A existência de obras em instituições de diferentes países demonstra a amplitude de sua circulação artística e ajuda a situá-la dentro de uma geração de artistas imigrantes que participaram ativamente da construção da arte moderna brasileira.

Uma obra entre dois mundos

Agi Straus ocupa uma posição especialmente interessante na história da arte brasileira porque sua trajetória reúne deslocamento, memória, formação europeia e experiência brasileira. Sua produção não precisa ser interpretada como uma simples combinação dessas referências, mas pode ser observada como resultado de uma vida construída entre diferentes ambientes culturais.

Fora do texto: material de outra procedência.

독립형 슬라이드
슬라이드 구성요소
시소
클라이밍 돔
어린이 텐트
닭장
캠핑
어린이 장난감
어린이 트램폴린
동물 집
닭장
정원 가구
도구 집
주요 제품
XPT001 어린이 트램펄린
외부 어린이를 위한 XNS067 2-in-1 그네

A natureza aparece como uma das grandes constantes de sua obra. Flores, paisagens e elementos naturais são transformados em imagens nas quais cor, matéria e forma estabelecem relações próprias. A pintura se aproxima da escultura, a natureza-morta dialoga com a paisagem e a superfície deixa de ser apenas suporte para tornar-se parte da experiência visual.

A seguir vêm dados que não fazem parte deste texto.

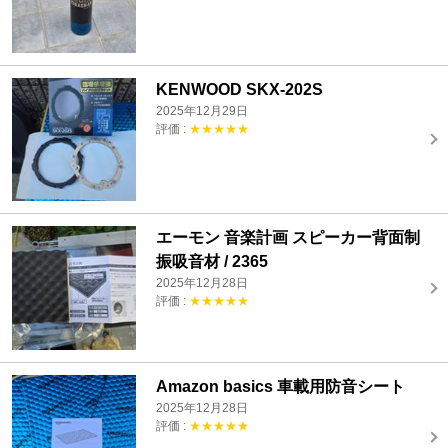
KENWOOD SKX-202S
2025年12月29日
評価 :
★★★★★
エーモン 音楽計画 スピーカー背面制
振吸音材 / 2365
2025年12月28日
評価 :
★★★★★
Amazon basics 車載用防音シート
2025年12月28日
評価 :
★★★★★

Ao mesmo tempo, sua atuação como ilustradora e educadora amplia a compreensão de sua trajetória. Agi Straus não foi apenas uma pintora que ocasionalmente trabalhou com outras linguagens. Ela construiu uma carreira verdadeiramente multidisciplinar, na qual desenho, literatura, ensino, gravura, escultura e pintura participaram de um mesmo universo criativo.

Sua morte, em São Paulo, em 2022, encerrou uma trajetória de quase um século, mas não interrompe a presença de sua produção. Obras preservadas em instituições e coleções continuam permitindo que sua linguagem seja revisitada.

Agi Straus permanece, assim, como uma artista cuja obra atravessa fronteiras geográficas e linguísticas sem abandonar a intimidade da matéria. Sua pintura encontra na natureza um campo de investigação, na cor um instrumento de delicadeza e na superfície um espaço de experimentação. Entre a memória de Viena e a experiência brasileira, entre a pintura e a escultura, entre a literatura infantil e as exposições internacionais, construiu uma trajetória marcada pela diversidade.

Mais do que representar a natureza, Agi Straus parece ter buscado compreender sua presença. Flores, campos, objetos e formas naturais tornam-se elementos de uma linguagem que transforma observação em memória e matéria em expressão. É justamente nessa capacidade de unir diferentes experiências que reside uma das características mais importantes de sua produção: a construção de uma obra capaz de fazer da própria passagem pela vida uma experiência artística.